* _GIVEN RECORDS_:
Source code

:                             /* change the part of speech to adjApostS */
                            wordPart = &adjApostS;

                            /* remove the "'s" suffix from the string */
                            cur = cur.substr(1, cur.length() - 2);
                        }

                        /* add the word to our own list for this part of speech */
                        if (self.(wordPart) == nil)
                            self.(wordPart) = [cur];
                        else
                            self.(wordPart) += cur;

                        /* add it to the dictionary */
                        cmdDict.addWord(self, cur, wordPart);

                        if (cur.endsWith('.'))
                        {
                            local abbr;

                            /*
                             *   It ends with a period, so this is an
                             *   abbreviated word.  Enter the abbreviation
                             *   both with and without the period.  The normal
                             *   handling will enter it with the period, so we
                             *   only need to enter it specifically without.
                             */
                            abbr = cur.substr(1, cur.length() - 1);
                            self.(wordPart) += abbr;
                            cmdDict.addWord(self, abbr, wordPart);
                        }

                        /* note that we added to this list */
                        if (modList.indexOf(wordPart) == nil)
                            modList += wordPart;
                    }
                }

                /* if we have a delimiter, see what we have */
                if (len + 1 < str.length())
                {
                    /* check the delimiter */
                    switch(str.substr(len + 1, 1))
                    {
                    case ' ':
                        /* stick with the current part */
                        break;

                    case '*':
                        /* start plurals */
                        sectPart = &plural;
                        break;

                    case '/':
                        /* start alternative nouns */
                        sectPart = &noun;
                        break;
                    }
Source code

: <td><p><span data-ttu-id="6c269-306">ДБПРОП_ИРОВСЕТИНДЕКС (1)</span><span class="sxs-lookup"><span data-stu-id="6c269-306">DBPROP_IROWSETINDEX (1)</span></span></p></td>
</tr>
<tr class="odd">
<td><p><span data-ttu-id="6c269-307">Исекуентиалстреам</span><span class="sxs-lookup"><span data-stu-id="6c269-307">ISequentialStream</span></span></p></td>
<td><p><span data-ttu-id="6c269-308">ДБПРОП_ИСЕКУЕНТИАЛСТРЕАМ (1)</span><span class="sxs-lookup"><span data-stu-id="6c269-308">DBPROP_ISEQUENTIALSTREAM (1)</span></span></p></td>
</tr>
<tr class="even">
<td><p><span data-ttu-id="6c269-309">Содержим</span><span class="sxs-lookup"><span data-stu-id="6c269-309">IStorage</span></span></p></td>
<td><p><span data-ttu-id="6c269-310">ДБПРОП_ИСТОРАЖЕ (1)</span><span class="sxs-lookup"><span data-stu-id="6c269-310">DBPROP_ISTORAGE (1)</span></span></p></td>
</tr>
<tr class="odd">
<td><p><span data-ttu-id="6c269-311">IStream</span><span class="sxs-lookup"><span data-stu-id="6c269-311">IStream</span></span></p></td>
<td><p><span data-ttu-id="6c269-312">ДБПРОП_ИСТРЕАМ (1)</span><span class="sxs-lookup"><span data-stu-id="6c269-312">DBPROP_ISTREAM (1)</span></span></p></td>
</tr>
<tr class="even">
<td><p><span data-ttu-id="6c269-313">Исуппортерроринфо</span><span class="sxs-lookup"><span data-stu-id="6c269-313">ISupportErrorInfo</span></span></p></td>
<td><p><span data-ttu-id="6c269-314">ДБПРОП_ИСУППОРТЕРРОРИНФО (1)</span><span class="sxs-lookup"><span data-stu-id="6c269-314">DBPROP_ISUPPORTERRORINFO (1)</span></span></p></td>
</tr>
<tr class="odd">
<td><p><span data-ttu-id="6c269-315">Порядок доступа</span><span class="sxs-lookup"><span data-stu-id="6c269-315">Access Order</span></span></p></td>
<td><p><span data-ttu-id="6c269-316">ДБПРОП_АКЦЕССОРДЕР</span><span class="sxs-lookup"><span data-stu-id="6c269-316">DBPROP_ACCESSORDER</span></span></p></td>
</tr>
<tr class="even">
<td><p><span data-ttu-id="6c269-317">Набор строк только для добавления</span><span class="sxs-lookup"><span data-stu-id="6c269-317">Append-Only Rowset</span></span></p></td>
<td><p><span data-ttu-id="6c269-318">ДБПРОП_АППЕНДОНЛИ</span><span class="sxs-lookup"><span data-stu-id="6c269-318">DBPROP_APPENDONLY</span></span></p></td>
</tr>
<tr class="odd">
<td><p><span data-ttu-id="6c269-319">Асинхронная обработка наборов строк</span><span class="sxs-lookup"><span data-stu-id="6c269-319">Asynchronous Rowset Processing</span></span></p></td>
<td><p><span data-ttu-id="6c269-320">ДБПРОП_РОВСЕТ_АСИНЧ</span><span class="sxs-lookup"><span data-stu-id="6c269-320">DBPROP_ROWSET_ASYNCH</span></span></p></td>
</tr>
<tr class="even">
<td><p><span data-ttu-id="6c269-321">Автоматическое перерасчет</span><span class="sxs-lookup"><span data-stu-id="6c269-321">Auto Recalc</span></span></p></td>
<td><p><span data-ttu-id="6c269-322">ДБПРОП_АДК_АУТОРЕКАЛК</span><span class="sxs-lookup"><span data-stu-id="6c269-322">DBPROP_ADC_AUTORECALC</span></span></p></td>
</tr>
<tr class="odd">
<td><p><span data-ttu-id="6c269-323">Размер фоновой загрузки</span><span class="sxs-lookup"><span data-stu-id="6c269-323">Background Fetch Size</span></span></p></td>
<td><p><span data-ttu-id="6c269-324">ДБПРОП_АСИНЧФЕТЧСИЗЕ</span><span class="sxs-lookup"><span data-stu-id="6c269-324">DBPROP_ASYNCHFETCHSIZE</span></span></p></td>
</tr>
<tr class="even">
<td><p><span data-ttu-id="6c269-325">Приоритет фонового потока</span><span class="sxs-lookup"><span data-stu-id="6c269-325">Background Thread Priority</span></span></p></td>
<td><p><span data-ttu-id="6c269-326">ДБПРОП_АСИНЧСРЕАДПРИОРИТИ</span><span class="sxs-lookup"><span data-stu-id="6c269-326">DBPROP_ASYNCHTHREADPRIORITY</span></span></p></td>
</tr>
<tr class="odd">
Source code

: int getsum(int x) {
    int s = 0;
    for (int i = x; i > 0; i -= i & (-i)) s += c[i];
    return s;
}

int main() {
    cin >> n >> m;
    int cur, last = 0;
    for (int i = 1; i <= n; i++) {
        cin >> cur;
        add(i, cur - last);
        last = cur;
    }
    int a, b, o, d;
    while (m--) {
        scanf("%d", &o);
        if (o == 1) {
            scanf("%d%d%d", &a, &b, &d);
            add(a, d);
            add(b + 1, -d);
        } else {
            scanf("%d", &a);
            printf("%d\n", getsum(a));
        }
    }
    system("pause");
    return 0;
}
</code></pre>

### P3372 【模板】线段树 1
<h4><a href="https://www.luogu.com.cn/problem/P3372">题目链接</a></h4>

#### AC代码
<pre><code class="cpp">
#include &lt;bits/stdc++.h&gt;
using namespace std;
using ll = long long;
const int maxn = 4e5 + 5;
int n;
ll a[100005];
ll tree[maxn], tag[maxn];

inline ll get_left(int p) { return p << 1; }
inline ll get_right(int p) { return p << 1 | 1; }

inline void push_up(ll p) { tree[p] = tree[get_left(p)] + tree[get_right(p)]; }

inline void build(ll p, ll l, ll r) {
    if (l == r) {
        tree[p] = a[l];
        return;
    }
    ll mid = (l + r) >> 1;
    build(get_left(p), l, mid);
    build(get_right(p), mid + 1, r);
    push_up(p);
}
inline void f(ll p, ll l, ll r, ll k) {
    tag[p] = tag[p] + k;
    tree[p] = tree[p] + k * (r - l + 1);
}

* _BRIEF_:
Word for word, reproduce every record shown above.

* _EXPECTED ANSWER_:
Source code

:                             /* change the part of speech to adjApostS */
                            wordPart = &adjApostS;

                            /* remove the "'s" suffix from the string */
                            cur = cur.substr(1, cur.length() - 2);
                        }

                        /* add the word to our own list for this part of speech */
                        if (self.(wordPart) == nil)
                            self.(wordPart) = [cur];
                        else
                            self.(wordPart) += cur;

                        /* add it to the dictionary */
                        cmdDict.addWord(self, cur, wordPart);

                        if (cur.endsWith('.'))
                        {
                            local abbr;

                            /*
                             *   It ends with a period, so this is an
                             *   abbreviated word.  Enter the abbreviation
                             *   both with and without the period.  The normal
                             *   handling will enter it with the period, so we
                             *   only need to enter it specifically without.
                             */
                            abbr = cur.substr(1, cur.length() - 1);
                            self.(wordPart) += abbr;
                            cmdDict.addWord(self, abbr, wordPart);
                        }

                        /* note that we added to this list */
                        if (modList.indexOf(wordPart) == nil)
                            modList += wordPart;
                    }
                }

                /* if we have a delimiter, see what we have */
                if (len + 1 < str.length())
                {
                    /* check the delimiter */
                    switch(str.substr(len + 1, 1))
                    {
                    case ' ':
                        /* stick with the current part */
                        break;

                    case '*':
                        /* start plurals */
                        sectPart = &plural;
                        break;

                    case '/':
                        /* start alternative nouns */
                        sectPart = &noun;
                        break;
                    }
Source code

: <td><p><span data-ttu-id="6c269-306">ДБПРОП_ИРОВСЕТИНДЕКС (1)</span><span class="sxs-lookup"><span data-stu-id="6c269-306">DBPROP_IROWSETINDEX (1)</span></span></p></td>
</tr>
<tr class="odd">
<td><p><span data-ttu-id="6c269-307">Исекуентиалстреам</span><span class="sxs-lookup"><span data-stu-id="6c269-307">ISequentialStream</span></span></p></td>
<td><p><span data-ttu-id="6c269-308">ДБПРОП_ИСЕКУЕНТИАЛСТРЕАМ (1)</span><span class="sxs-lookup"><span data-stu-id="6c269-308">DBPROP_ISEQUENTIALSTREAM (1)</span></span></p></td>
</tr>
<tr class="even">
<td><p><span data-ttu-id="6c269-309">Содержим</span><span class="sxs-lookup"><span data-stu-id="6c269-309">IStorage</span></span></p></td>
<td><p><span data-ttu-id="6c269-310">ДБПРОП_ИСТОРАЖЕ (1)</span><span class="sxs-lookup"><span data-stu-id="6c269-310">DBPROP_ISTORAGE (1)</span></span></p></td>
</tr>
<tr class="odd">
<td><p><span data-ttu-id="6c269-311">IStream</span><span class="sxs-lookup"><span data-stu-id="6c269-311">IStream</span></span></p></td>
<td><p><span data-ttu-id="6c269-312">ДБПРОП_ИСТРЕАМ (1)</span><span class="sxs-lookup"><span data-stu-id="6c269-312">DBPROP_ISTREAM (1)</span></span></p></td>
</tr>
<tr class="even">
<td><p><span data-ttu-id="6c269-313">Исуппортерроринфо</span><span class="sxs-lookup"><span data-stu-id="6c269-313">ISupportErrorInfo</span></span></p></td>
<td><p><span data-ttu-id="6c269-314">ДБПРОП_ИСУППОРТЕРРОРИНФО (1)</span><span class="sxs-lookup"><span data-stu-id="6c269-314">DBPROP_ISUPPORTERRORINFO (1)</span></span></p></td>
</tr>
<tr class="odd">
<td><p><span data-ttu-id="6c269-315">Порядок доступа</span><span class="sxs-lookup"><span data-stu-id="6c269-315">Access Order</span></span></p></td>
<td><p><span data-ttu-id="6c269-316">ДБПРОП_АКЦЕССОРДЕР</span><span class="sxs-lookup"><span data-stu-id="6c269-316">DBPROP_ACCESSORDER</span></span></p></td>
</tr>
<tr class="even">
<td><p><span data-ttu-id="6c269-317">Набор строк только для добавления</span><span class="sxs-lookup"><span data-stu-id="6c269-317">Append-Only Rowset</span></span></p></td>
<td><p><span data-ttu-id="6c269-318">ДБПРОП_АППЕНДОНЛИ</span><span class="sxs-lookup"><span data-stu-id="6c269-318">DBPROP_APPENDONLY</span></span></p></td>
</tr>
<tr class="odd">
<td><p><span data-ttu-id="6c269-319">Асинхронная обработка наборов строк</span><span class="sxs-lookup"><span data-stu-id="6c269-319">Asynchronous Rowset Processing</span></span></p></td>
<td><p><span data-ttu-id="6c269-320">ДБПРОП_РОВСЕТ_АСИНЧ</span><span class="sxs-lookup"><span data-stu-id="6c269-320">DBPROP_ROWSET_ASYNCH</span></span></p></td>
</tr>
<tr class="even">
<td><p><span data-ttu-id="6c269-321">Автоматическое перерасчет</span><span class="sxs-lookup"><span data-stu-id="6c269-321">Auto Recalc</span></span></p></td>
<td><p><span data-ttu-id="6c269-322">ДБПРОП_АДК_АУТОРЕКАЛК</span><span class="sxs-lookup"><span data-stu-id="6c269-322">DBPROP_ADC_AUTORECALC</span></span></p></td>
</tr>
<tr class="odd">
<td><p><span data-ttu-id="6c269-323">Размер фоновой загрузки</span><span class="sxs-lookup"><span data-stu-id="6c269-323">Background Fetch Size</span></span></p></td>
<td><p><span data-ttu-id="6c269-324">ДБПРОП_АСИНЧФЕТЧСИЗЕ</span><span class="sxs-lookup"><span data-stu-id="6c269-324">DBPROP_ASYNCHFETCHSIZE</span></span></p></td>
</tr>
<tr class="even">
<td><p><span data-ttu-id="6c269-325">Приоритет фонового потока</span><span class="sxs-lookup"><span data-stu-id="6c269-325">Background Thread Priority</span></span></p></td>
<td><p><span data-ttu-id="6c269-326">ДБПРОП_АСИНЧСРЕАДПРИОРИТИ</span><span class="sxs-lookup"><span data-stu-id="6c269-326">DBPROP_ASYNCHTHREADPRIORITY</span></span></p></td>
</tr>
<tr class="odd">
Source code

: int getsum(int x) {
    int s = 0;
    for (int i = x; i > 0; i -= i & (-i)) s += c[i];
    return s;
}

int main() {
    cin >> n >> m;
    int cur, last = 0;
    for (int i = 1; i <= n; i++) {
        cin >> cur;
        add(i, cur - last);
        last = cur;
    }
    int a, b, o, d;
    while (m--) {
        scanf("%d", &o);
        if (o == 1) {
            scanf("%d%d%d", &a, &b, &d);
            add(a, d);
            add(b + 1, -d);
        } else {
            scanf("%d", &a);
            printf("%d\n", getsum(a));
        }
    }
    system("pause");
    return 0;
}
</code></pre>

### P3372 【模板】线段树 1
<h4><a href="https://www.luogu.com.cn/problem/P3372">题目链接</a></h4>

#### AC代码
<pre><code class="cpp">
#include &lt;bits/stdc++.h&gt;
using namespace std;
using ll = long long;
const int maxn = 4e5 + 5;
int n;
ll a[100005];
ll tree[maxn], tag[maxn];

inline ll get_left(int p) { return p << 1; }
inline ll get_right(int p) { return p << 1 | 1; }

inline void push_up(ll p) { tree[p] = tree[get_left(p)] + tree[get_right(p)]; }

inline void build(ll p, ll l, ll r) {
    if (l == r) {
        tree[p] = a[l];
        return;
    }
    ll mid = (l + r) >> 1;
    build(get_left(p), l, mid);
    build(get_right(p), mid + 1, r);
    push_up(p);
}
inline void f(ll p, ll l, ll r, ll k) {
    tag[p] = tag[p] + k;
    tree[p] = tree[p] + k * (r - l + 1);
}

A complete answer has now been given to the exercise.